Is sales training dead?

22nd April 2024 |   Journal Of Sales Transformation

Is sales training dead? I recall reading a blog about the issue on LinkedIn back in 2016. Of course, it sought to refute this premise. That was then, but what of today?

Well, the sales landscape has undoubtedly moved on, driven by evolving business practice, technology, and the advance of relatively new disciplines such as sales enablement. Firstly, the traditional “all-purpose” salesperson role is being squeezed out, with transactional sales increasingly self-serve and complex sales requiring high-level business skills. At the same time, training associated with the sales profession has been evolving.

In addition to their all-important product and market training, at the top end we are increasingly seeing salespeople with post-graduate degrees at Master’s and even doctorate level. At entry level, there are specialised apprenticeship programmes and degree courses.

Forgetting Curve

Importantly, over the past two decades, we have repeatedly been told that “sheep-dip training” (standardized training administered to multiple employees in batches) is no longer appropriate. Yes, it’s relatively cheap and quick to administer, but this type of learning frequently lacks the necessary reinforcement to keep the content front of mind – in general, people tend to forget 90% of what they’ve learned within the first month after training.

German psychologist Hermann Ebbinghaus’s Forgetting Curve tells us that memories fade over time – actually, very quickly – with the biggest drop in retention hours after attending a class, seminar or workshop. Of course, other factors are in play too: for example, stress, tiredness, and how engaging and logical the delivery is all affect our ability to retain knowledge – the same information can be made more or less memorable, depending on how well it’s delivered.

Today, best practice focuses on continuous development and creating personalized learning paths, with approaches targeted to different generations at work. This doesn’t just involve passively receiving information; participants also need time for active reflection to assimilate it.

On top of this, the business landscape has been changed fundamentally by technology – and continues to change at pace. Since the turn of the century, many aspects of business have gone digital. More recently, the pandemic hit, and interaction went virtual. A couple of years later and AI broke through: are communications even human anymore?

So, with various new educational routes into the profession, sales enablement pretty much embedded in company systems, and AI assisting salespeople during calls (and potentially even able to open the conversation), the focus is moving towards lifelong learning delivered in innovative and user-friendly ways to enhance and refresh a constantly changing skill set.

Traditional sales training is dead. Long live continuous professional education!

**EXTRACTED MATERIAL**
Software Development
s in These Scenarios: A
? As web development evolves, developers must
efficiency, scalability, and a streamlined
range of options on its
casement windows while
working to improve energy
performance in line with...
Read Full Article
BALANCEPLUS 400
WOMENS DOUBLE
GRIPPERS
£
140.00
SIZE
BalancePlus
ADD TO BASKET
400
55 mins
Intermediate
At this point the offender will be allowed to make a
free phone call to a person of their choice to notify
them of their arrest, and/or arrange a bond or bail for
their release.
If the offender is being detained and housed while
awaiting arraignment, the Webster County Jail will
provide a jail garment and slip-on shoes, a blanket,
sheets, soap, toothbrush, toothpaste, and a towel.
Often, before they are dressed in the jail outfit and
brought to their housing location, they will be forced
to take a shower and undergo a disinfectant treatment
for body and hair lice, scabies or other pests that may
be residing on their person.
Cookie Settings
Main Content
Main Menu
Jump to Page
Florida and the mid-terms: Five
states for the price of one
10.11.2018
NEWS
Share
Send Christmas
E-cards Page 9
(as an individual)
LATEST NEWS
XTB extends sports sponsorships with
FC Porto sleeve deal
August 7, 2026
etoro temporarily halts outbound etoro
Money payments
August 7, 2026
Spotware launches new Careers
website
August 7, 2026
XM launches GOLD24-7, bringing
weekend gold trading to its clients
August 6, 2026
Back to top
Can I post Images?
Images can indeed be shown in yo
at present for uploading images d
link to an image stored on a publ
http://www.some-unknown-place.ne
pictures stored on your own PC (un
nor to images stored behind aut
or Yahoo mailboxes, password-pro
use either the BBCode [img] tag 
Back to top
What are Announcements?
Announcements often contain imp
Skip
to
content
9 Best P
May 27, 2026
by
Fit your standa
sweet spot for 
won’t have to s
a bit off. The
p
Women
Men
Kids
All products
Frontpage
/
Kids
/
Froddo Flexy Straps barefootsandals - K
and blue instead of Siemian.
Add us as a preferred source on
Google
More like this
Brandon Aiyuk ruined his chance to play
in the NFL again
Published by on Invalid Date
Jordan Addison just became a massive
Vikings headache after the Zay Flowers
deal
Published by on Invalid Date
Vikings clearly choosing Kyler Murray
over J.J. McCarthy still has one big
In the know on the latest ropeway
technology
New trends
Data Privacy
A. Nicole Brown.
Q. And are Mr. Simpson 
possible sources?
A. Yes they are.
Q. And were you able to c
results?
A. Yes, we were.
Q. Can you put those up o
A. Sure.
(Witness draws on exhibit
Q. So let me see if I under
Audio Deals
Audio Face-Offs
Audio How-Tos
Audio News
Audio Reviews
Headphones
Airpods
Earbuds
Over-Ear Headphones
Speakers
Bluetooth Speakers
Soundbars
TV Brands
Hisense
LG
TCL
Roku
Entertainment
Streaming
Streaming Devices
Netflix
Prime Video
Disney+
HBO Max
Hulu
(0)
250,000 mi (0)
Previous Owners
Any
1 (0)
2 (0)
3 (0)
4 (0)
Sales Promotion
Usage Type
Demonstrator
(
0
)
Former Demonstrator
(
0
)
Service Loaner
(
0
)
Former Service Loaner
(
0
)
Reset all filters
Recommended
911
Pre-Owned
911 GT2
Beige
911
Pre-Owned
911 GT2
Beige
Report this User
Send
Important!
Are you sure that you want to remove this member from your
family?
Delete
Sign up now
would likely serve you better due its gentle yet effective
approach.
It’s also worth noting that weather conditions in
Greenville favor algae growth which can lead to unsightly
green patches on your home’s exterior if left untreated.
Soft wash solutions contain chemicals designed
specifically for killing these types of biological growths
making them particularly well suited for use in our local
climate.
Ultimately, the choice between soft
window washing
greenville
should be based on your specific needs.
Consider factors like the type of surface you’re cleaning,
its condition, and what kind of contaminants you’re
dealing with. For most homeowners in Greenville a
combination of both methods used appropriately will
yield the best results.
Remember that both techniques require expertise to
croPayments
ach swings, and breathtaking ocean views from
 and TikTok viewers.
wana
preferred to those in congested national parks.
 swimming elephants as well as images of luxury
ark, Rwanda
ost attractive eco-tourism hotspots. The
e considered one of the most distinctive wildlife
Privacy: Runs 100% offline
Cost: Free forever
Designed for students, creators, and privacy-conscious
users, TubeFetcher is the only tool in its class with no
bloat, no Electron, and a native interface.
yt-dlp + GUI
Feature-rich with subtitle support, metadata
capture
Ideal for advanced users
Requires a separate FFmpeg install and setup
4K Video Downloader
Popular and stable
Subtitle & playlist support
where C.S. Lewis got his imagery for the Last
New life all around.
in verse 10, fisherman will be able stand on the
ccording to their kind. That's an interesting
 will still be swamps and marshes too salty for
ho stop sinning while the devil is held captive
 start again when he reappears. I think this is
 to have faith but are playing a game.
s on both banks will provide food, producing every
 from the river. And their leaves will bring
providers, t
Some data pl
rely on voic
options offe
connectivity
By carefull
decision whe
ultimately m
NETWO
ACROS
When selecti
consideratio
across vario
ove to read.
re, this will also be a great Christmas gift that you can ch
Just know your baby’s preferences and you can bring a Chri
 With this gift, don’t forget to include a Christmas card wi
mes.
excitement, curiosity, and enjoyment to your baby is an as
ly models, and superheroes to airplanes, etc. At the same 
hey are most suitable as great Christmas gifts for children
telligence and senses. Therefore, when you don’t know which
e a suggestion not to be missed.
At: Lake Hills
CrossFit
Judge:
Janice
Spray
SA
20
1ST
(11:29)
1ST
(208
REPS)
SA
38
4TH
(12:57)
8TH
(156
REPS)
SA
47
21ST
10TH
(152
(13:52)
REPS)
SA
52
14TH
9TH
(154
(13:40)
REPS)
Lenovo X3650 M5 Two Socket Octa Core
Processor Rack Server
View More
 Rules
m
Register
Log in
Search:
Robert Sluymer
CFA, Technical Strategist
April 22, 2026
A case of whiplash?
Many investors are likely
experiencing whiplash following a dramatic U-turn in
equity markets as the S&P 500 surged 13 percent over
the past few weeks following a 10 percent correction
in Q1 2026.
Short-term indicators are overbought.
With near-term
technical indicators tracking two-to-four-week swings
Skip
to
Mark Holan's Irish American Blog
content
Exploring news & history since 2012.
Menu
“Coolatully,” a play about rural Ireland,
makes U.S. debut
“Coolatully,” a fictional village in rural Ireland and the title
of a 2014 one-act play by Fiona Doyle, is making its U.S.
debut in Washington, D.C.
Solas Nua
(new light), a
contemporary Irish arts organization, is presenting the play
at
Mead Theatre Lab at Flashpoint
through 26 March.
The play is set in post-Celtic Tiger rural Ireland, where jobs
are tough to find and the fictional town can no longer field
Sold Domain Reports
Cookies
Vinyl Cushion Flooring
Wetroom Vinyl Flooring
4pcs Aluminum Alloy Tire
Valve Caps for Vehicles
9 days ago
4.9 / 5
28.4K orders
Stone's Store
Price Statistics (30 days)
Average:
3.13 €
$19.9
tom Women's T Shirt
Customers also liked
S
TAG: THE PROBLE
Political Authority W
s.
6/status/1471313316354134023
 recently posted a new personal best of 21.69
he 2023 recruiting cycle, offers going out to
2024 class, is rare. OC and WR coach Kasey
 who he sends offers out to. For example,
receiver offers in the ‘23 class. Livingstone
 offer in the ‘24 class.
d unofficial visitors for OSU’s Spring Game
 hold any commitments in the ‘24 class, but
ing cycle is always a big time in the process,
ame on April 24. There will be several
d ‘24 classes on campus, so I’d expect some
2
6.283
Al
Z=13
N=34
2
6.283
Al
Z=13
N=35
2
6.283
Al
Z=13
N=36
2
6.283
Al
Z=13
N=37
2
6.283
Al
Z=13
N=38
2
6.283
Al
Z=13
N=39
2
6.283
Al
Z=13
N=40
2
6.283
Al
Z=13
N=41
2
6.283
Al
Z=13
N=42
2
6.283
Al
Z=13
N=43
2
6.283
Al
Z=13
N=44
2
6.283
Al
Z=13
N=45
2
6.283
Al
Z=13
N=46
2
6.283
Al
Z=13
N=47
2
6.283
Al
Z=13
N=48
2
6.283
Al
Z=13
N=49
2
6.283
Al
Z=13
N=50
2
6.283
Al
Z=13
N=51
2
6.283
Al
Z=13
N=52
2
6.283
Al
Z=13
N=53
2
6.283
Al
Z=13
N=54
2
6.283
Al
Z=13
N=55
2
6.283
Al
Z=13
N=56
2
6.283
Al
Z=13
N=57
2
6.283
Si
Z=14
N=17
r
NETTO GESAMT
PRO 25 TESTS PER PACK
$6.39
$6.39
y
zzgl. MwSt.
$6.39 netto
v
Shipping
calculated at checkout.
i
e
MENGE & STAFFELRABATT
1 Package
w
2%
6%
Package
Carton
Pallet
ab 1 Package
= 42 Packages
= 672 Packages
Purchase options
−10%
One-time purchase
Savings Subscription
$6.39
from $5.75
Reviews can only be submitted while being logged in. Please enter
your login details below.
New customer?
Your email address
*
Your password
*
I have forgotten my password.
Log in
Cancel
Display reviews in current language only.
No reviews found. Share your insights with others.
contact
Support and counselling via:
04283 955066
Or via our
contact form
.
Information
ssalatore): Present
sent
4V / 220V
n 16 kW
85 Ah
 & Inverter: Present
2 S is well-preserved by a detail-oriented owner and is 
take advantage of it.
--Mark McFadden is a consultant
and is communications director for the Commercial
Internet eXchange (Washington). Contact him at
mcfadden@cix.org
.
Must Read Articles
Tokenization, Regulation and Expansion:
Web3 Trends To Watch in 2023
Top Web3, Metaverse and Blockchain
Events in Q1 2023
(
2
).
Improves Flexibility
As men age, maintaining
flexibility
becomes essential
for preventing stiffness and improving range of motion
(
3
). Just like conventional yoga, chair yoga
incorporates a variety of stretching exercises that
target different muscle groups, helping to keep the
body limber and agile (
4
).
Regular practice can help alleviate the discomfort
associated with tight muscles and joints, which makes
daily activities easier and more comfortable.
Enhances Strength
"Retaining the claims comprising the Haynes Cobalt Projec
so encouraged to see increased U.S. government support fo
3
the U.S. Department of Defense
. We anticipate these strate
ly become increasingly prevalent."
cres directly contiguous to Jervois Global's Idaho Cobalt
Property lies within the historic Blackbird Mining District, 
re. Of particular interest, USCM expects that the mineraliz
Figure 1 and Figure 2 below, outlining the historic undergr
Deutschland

**YOUR ASSIGNMENT**
Copy out the part of the sales training article that opens with the words containing "Is sales training dead? I" and closes with "and degree courses.". The material after the article is separate from it.

**WORKED SOLUTION**
Is sales training dead? I recall reading a blog about the issue on LinkedIn back in 2016. Of course, it sought to refute this premise. That was then, but what of today?

Well, the sales landscape has undoubtedly moved on, driven by evolving business practice, technology, and the advance of relatively new disciplines such as sales enablement. Firstly, the traditional “all-purpose” salesperson role is being squeezed out, with transactional sales increasingly self-serve and complex sales requiring high-level business skills. At the same time, training associated with the sales profession has been evolving.

In addition to their all-important product and market training, at the top end we are increasingly seeing salespeople with post-graduate degrees at Master’s and even doctorate level. At entry level, there are specialised apprenticeship programmes and degree courses.